Records from a collection

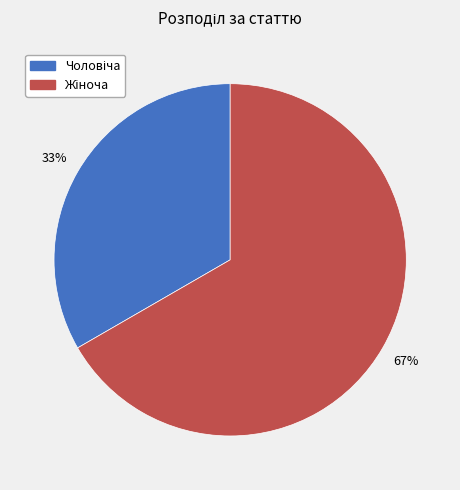

Is there any slice that represents more than half of the pie?

Yes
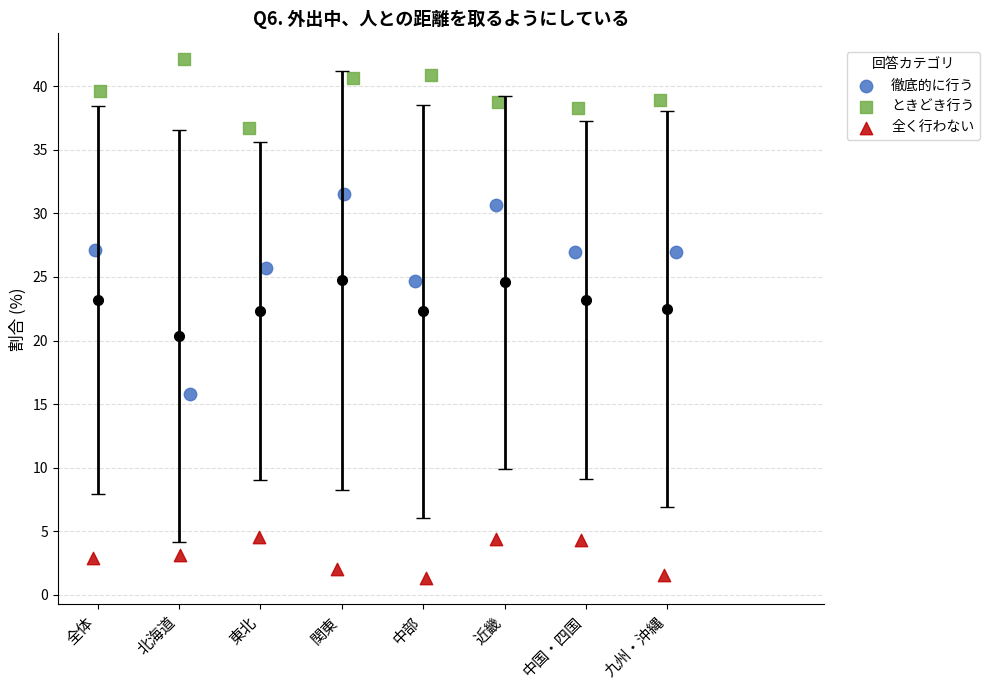

Which series reaches the maximum Y coordinate?

ときどき行う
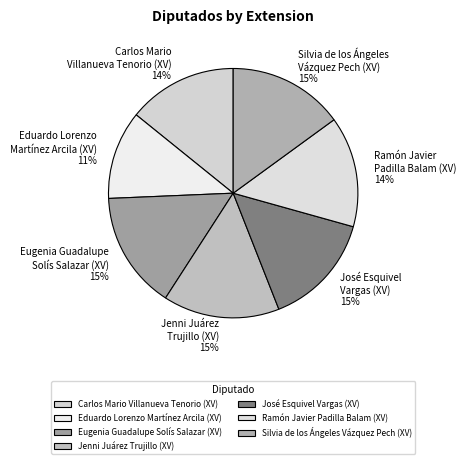

Do Carlos Mario Villanueva Tenorio (XV) and Eugenia Guadalupe Solís Salazar (XV) together represent more than half of the pie?

No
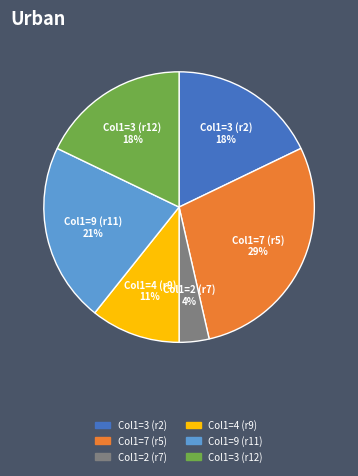

How many segments does this pie chart have?

6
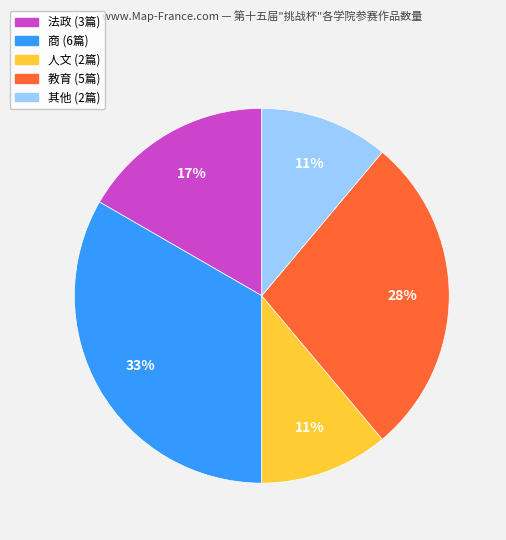

To the nearest percent, what is the average slice percentage?

20%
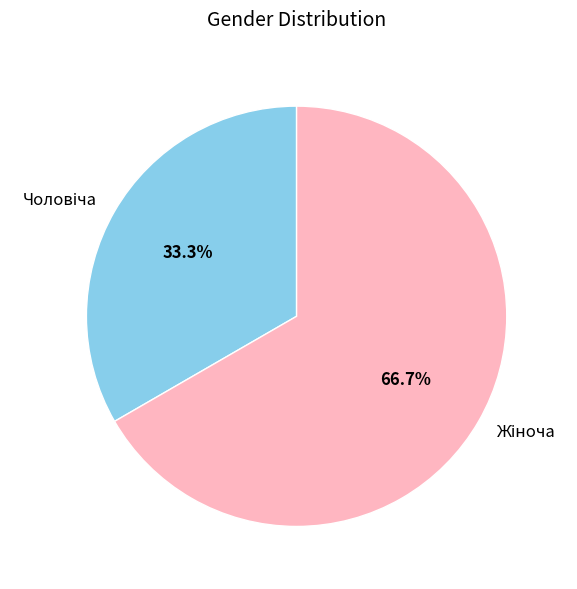

Is there a majority slice in this chart?

Yes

__WHAT THIS TASK INVOLVES__
Please retype every line of these records exactly, leaving out the pictures.

__WORKED SOLUTION__
Is there any slice that represents more than half of the pie?

Yes

Which series reaches the maximum Y coordinate?

ときどき行う

Do Carlos Mario Villanueva Tenorio (XV) and Eugenia Guadalupe Solís Salazar (XV) together represent more than half of the pie?

No

How many segments does this pie chart have?

6

To the nearest percent, what is the average slice percentage?

20%

Is there a majority slice in this chart?

Yes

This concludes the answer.